# Scamp Trip



## markw4321 (Oct 4, 2007)

Launched out of bayou grande planning to prospect for some state water snapper holes in prep for the fall state water season followed by a run out by the edge to look to see if there was anything legal to catch. Lol 

After stopping by the bait boat for some cigar minnows I Poked around inside nine miles for awhile and then headed south. 

The scamp were out there and hungry. I was by myself due to normal crew members being sick etc but I managed a limit of nice scamp. The scamp were in 200 ft of water and preferred love cigar minnows. I was running two poles one for big grouper 130 lb class outfit and the other smaller outfit for scamp. Had something break my 130lb class rod and then get back down to the rocks and break the leader off. Suspect a large shark, AJ or grouper would love to have seen him. 
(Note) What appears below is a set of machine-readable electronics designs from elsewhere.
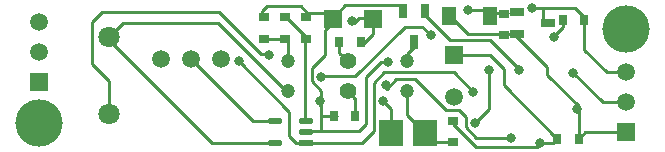
<source format=gtl>
%FSTAX24Y24*%
%MOIN*%
G70*
G01*
G75*
G04 Layer_Physical_Order=1*
G04 Layer_Color=255*
%ADD10R,0.0374X0.0315*%
%ADD11R,0.0807X0.0886*%
%ADD12R,0.0492X0.0630*%
%ADD13R,0.0315X0.0374*%
%ADD14R,0.0472X0.0256*%
%ADD15R,0.0256X0.0472*%
%ADD16R,0.0630X0.0630*%
%ADD17O,0.0472X0.0217*%
%ADD18R,0.0472X0.0217*%
%ADD19C,0.0100*%
%ADD20C,0.0591*%
%ADD21R,0.0591X0.0591*%
%ADD22C,0.0472*%
%ADD23C,0.0551*%
%ADD24C,0.1575*%
%ADD25C,0.0709*%
%ADD26C,0.0320*%
D10*
X245465Y145326D02*
D03*
Y146034D02*
D03*
X243774Y141741D02*
D03*
Y14245D02*
D03*
X23885Y145904D02*
D03*
Y145196D02*
D03*
X23815Y145904D02*
D03*
Y145196D02*
D03*
X23745Y145904D02*
D03*
Y145196D02*
D03*
D11*
X24281Y142056D02*
D03*
X241688D02*
D03*
D12*
X244994Y145944D02*
D03*
X243636D02*
D03*
D13*
X247239Y14185D02*
D03*
X247948D02*
D03*
X247426Y145816D02*
D03*
X248135D02*
D03*
X24068Y145096D02*
D03*
X239972D02*
D03*
X239792Y142606D02*
D03*
X2405D02*
D03*
D14*
X245884Y145352D02*
D03*
Y1461D02*
D03*
X246928Y145726D02*
D03*
D15*
X242082Y146132D02*
D03*
X24283D02*
D03*
X242456Y145087D02*
D03*
D16*
X239749Y145847D02*
D03*
X241087D02*
D03*
D17*
X238844Y14246D02*
D03*
Y142086D02*
D03*
X23781Y14246D02*
D03*
Y141712D02*
D03*
D18*
X238844Y141712D02*
D03*
D19*
X247948Y14185D02*
Y142942D01*
X245806Y145356D02*
X246896Y144266D01*
X244264Y145356D02*
X245806D01*
X247948Y14185D02*
X248175Y142077D01*
X249532D01*
X239376Y142616D02*
X239887D01*
X239365Y142922D02*
Y143468D01*
X247761Y144064D02*
X248747Y143077D01*
X249532D01*
X24636Y14621D02*
X24641D01*
X246758Y145676D02*
Y146183D01*
X248135Y144829D02*
X248887Y144077D01*
X249532D01*
X248135Y144829D02*
Y145816D01*
X249394Y14185D02*
X249532Y141987D01*
X246406Y146206D02*
X24641Y14621D01*
X246732D01*
X243668Y145137D02*
X245002D01*
X24283Y145976D02*
X243668Y145137D01*
X24283Y145976D02*
Y146122D01*
X244954Y144166D02*
Y144246D01*
Y142851D02*
Y144166D01*
X246896Y143994D02*
X247948Y142942D01*
X243034Y145376D02*
X243099Y14531D01*
X243086Y145294D02*
X243099Y145308D01*
X237362Y144684D02*
X237613D01*
X231727Y14576D02*
X232059Y146092D01*
X231727Y14435D02*
Y14576D01*
X232059Y146092D02*
X235955D01*
X231727Y14435D02*
X232288Y143789D01*
X245156Y146066D02*
X245586D01*
X246732Y14621D02*
X24784D01*
X246732D02*
X246758Y146183D01*
X239486Y144667D02*
Y145494D01*
X239749Y145757D01*
X235036Y14452D02*
X237096Y14246D01*
X232288Y145147D02*
Y145235D01*
Y145147D02*
X235723Y141712D01*
X242082Y146132D02*
Y14622D01*
Y146122D02*
Y146132D01*
X239365Y142627D02*
X239376Y142616D01*
X239365Y142627D02*
Y142922D01*
Y142106D02*
Y142627D01*
X24199Y146312D02*
X242082Y14622D01*
X240166Y146312D02*
X24199D01*
X247091Y141702D02*
X247239Y14185D01*
X246669Y141702D02*
X247091D01*
X238679Y146276D02*
X238902Y146052D01*
X237551Y146276D02*
X238679D01*
X2374Y146125D02*
X237551Y146276D01*
X239749Y145895D02*
X240166Y146312D01*
X243782Y14407D02*
X244436Y143416D01*
X241463Y14407D02*
X243782D01*
X246896Y143994D02*
Y144266D01*
X243676Y145944D02*
X244264Y145356D01*
X240495Y14395D02*
X242145Y1456D01*
X242475Y144932D02*
Y144989D01*
X242229Y144686D02*
X242475Y144932D01*
X242229Y144456D02*
Y144686D01*
X237491Y1452D02*
X238263D01*
Y144456D02*
Y1452D01*
X239045Y144227D02*
X239486Y144667D01*
X24025Y143456D02*
X240506Y1432D01*
Y142686D02*
Y1432D01*
X240876Y143912D02*
X241373Y144409D01*
X240876Y142366D02*
Y143912D01*
X240616Y142106D02*
X240876Y142366D01*
X239365Y142106D02*
X240616D01*
X245034Y145944D02*
X245156Y146066D01*
X244493Y142391D02*
X244954Y142851D01*
X245002Y145137D02*
X245954Y144186D01*
X24545Y143639D02*
Y144188D01*
X2438Y144645D02*
X244993D01*
X24545Y144188D01*
X239316Y142971D02*
Y143106D01*
Y142971D02*
X239365Y142922D01*
X244436Y143356D02*
Y143416D01*
X241536Y143557D02*
Y143646D01*
Y143557D02*
X24156Y143533D01*
X240369Y145767D02*
X240408D01*
X240457Y145718D01*
X240635Y145895D01*
X24296Y145376D02*
X243034D01*
X243099Y145308D02*
Y14531D01*
X243086Y145294D02*
X243086D01*
X242735Y1456D02*
X24296Y145376D01*
X246556Y141589D02*
X246669Y141702D01*
X243774Y142352D02*
X244537Y141589D01*
X246556D01*
X244183Y142254D02*
X244538Y141899D01*
X244183Y142254D02*
Y142598D01*
X243959Y142822D02*
X244183Y142598D01*
X243528Y142822D02*
X243959D01*
X242508Y143842D02*
X243528Y142822D01*
X241869Y143842D02*
X242508D01*
X24545Y143639D02*
X247239Y14185D01*
X248135Y145816D02*
Y145915D01*
X24784Y14621D02*
X248135Y145915D01*
X244828Y146151D02*
X245034Y145944D01*
X244267Y146151D02*
X244828D01*
X239355Y143917D02*
X239389Y14395D01*
X240495D01*
X238538Y141712D02*
X238844D01*
X2383Y14195D02*
X238538Y141712D01*
X2383Y14195D02*
Y142767D01*
X236629Y144438D02*
X2383Y142767D01*
X238193Y143456D02*
X238263D01*
X238829Y142475D02*
X238844Y14246D01*
X238829Y142475D02*
Y145271D01*
X235955Y146092D02*
X237362Y144684D01*
X242145Y1456D02*
X242735D01*
X24156Y143533D02*
X241869Y143842D01*
X238185Y145915D02*
X238829Y145271D01*
X238105Y145915D02*
X238185D01*
X2374Y146D02*
Y146125D01*
X235941Y145708D02*
X238193Y143456D01*
X232761Y145708D02*
X235941D01*
X247426Y14557D02*
Y145816D01*
X247131Y145275D02*
X247426Y14557D01*
X247131Y145265D02*
Y145275D01*
X240635Y145895D02*
X241087D01*
X240684Y145048D02*
X240792D01*
X241087Y145344D01*
Y145895D01*
X237096Y14246D02*
X23781D01*
X242229Y142637D02*
Y143456D01*
Y142637D02*
X24281Y142056D01*
X243125Y141741D02*
X243774D01*
X24281Y142056D02*
X243125Y141741D01*
X232288Y145235D02*
X232761Y145708D01*
X235723Y141712D02*
X23781D01*
X232288Y142676D02*
Y143789D01*
X237613Y144645D02*
Y144684D01*
X239975Y144731D02*
X24025Y144456D01*
X239975Y144731D02*
Y145048D01*
X241117Y143724D02*
X241463Y14407D01*
X243774Y142352D02*
Y14245D01*
X244538Y141899D02*
X245694D01*
X238864Y142106D02*
X239365D01*
X238844Y142086D02*
X238864Y142106D01*
X241427Y143113D02*
X241688Y142852D01*
Y142056D02*
Y142852D01*
X238902Y146052D02*
X239591D01*
X239749Y145895D01*
X239045Y143788D02*
X239365Y143468D01*
X239045Y143788D02*
Y144227D01*
X238844Y141712D02*
X240713D01*
X241117Y142115D01*
Y143724D01*
X241373Y144409D02*
X241589D01*
D20*
X249532Y144077D02*
D03*
Y143077D02*
D03*
X229976Y144759D02*
D03*
Y145759D02*
D03*
X2438Y143267D02*
D03*
X235036Y14452D02*
D03*
X234041D02*
D03*
X236031D02*
D03*
D21*
X249532Y142077D02*
D03*
X229976Y143759D02*
D03*
X2438Y144645D02*
D03*
D22*
X242229Y144456D02*
D03*
Y143456D02*
D03*
X238263Y144456D02*
D03*
Y143456D02*
D03*
D23*
X24025Y143456D02*
D03*
Y144456D02*
D03*
D24*
X249532Y145531D02*
D03*
X229976Y142381D02*
D03*
D25*
X232288Y142676D02*
D03*
Y145235D02*
D03*
D26*
X247879Y142836D02*
D03*
X247761Y144064D02*
D03*
X246406Y146206D02*
D03*
X245954Y144166D02*
D03*
X244954D02*
D03*
X239316Y143106D02*
D03*
X244436Y143416D02*
D03*
X241536Y143646D02*
D03*
X240409Y145797D02*
D03*
X243016Y145334D02*
D03*
X247131Y145265D02*
D03*
X246669Y141702D02*
D03*
X236629Y144438D02*
D03*
X239355Y143917D02*
D03*
X237613Y144645D02*
D03*
X245694Y141899D02*
D03*
X244493Y142391D02*
D03*
X241427Y143113D02*
D03*
X244267Y146151D02*
D03*
X241589Y144409D02*
D03*
M02*

</source>
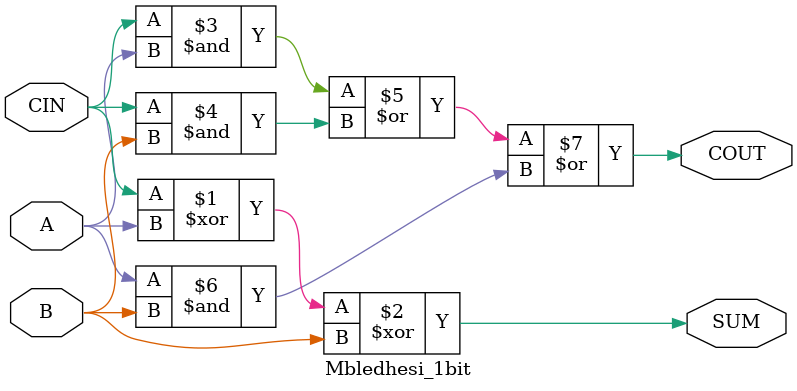
<source format=v>
`timescale 1ns / 1ps


module Mbledhesi_1bit(
    input A,
    input B,
    input CIN,
    output SUM,
    output COUT
    );
    
assign SUM = CIN ^ A ^ B;
assign COUT = CIN & A | CIN & B | A & B;
    
endmodule

</source>
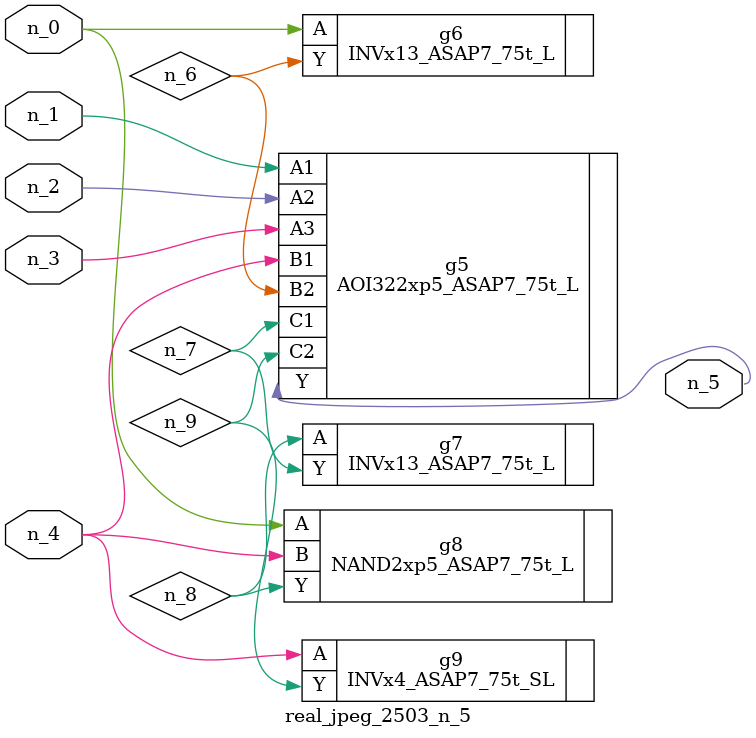
<source format=v>
module real_jpeg_2503_n_5 (n_4, n_0, n_1, n_2, n_3, n_5);

input n_4;
input n_0;
input n_1;
input n_2;
input n_3;

output n_5;

wire n_8;
wire n_6;
wire n_7;
wire n_9;

INVx13_ASAP7_75t_L g6 ( 
.A(n_0),
.Y(n_6)
);

NAND2xp5_ASAP7_75t_L g8 ( 
.A(n_0),
.B(n_4),
.Y(n_8)
);

AOI322xp5_ASAP7_75t_L g5 ( 
.A1(n_1),
.A2(n_2),
.A3(n_3),
.B1(n_4),
.B2(n_6),
.C1(n_7),
.C2(n_9),
.Y(n_5)
);

INVx4_ASAP7_75t_SL g9 ( 
.A(n_4),
.Y(n_9)
);

INVx13_ASAP7_75t_L g7 ( 
.A(n_8),
.Y(n_7)
);


endmodule
</source>
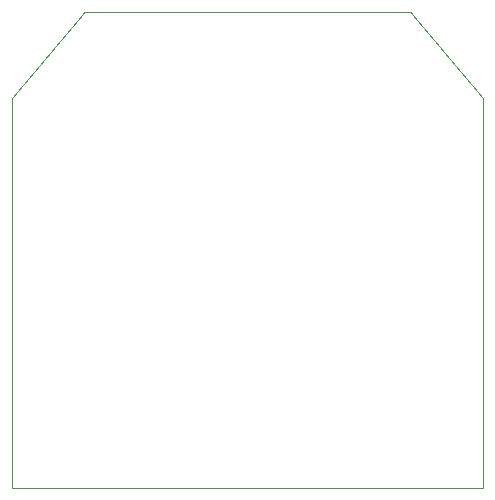
<source format=gm1>
G04 #@! TF.GenerationSoftware,KiCad,Pcbnew,9.0.5*
G04 #@! TF.CreationDate,2025-12-02T21:41:35+01:00*
G04 #@! TF.ProjectId,ToyBoard,546f7942-6f61-4726-942e-6b696361645f,rev?*
G04 #@! TF.SameCoordinates,Original*
G04 #@! TF.FileFunction,Profile,NP*
%FSLAX46Y46*%
G04 Gerber Fmt 4.6, Leading zero omitted, Abs format (unit mm)*
G04 Created by KiCad (PCBNEW 9.0.5) date 2025-12-02 21:41:35*
%MOMM*%
%LPD*%
G01*
G04 APERTURE LIST*
G04 #@! TA.AperFunction,Profile*
%ADD10C,0.038100*%
G04 #@! TD*
G04 APERTURE END LIST*
D10*
X123100000Y-93700000D02*
X123200000Y-93600000D01*
X151000000Y-93700000D02*
X150900000Y-93600000D01*
X117100000Y-133858000D02*
X156972000Y-133858000D01*
X150900000Y-93600000D02*
X123200000Y-93600000D01*
X156972000Y-133858000D02*
X156972000Y-100838000D01*
X117100000Y-100841756D02*
X117100000Y-133858000D01*
X117100000Y-100841756D02*
X123100000Y-93700000D01*
X156972000Y-100838000D02*
X151000000Y-93700000D01*
M02*

</source>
It was a good time but hot. Good luck if you go!


----------



## markw4321 (Oct 4, 2007)




----------



## Specktackler357 (Jun 28, 2016)

Awesome.


----------



## WhyMe (Apr 21, 2013)

Damn on the rod breaking, but nice on the scamp.
Whyme


----------



## JoeyWelch (Sep 25, 2009)

Nice scamps Mark.


----------



## stc1993 (Nov 23, 2014)

Sorry about the rod getting broke. At least you caught something good to eat.


----------



## speckledcroaker (Mar 23, 2012)

Wirelessly posted

Been wanting to head deep, best set Im running right now is a maxell with 100# test on a 5'6" standup should get the job done


----------



## bcahn (Jan 10, 2013)

Big fish story with evidence too, that sucks about the rod. Great catch of fish though!


----------



## amarcafina (Aug 24, 2008)

I'm going that all there is to it !!!!


----------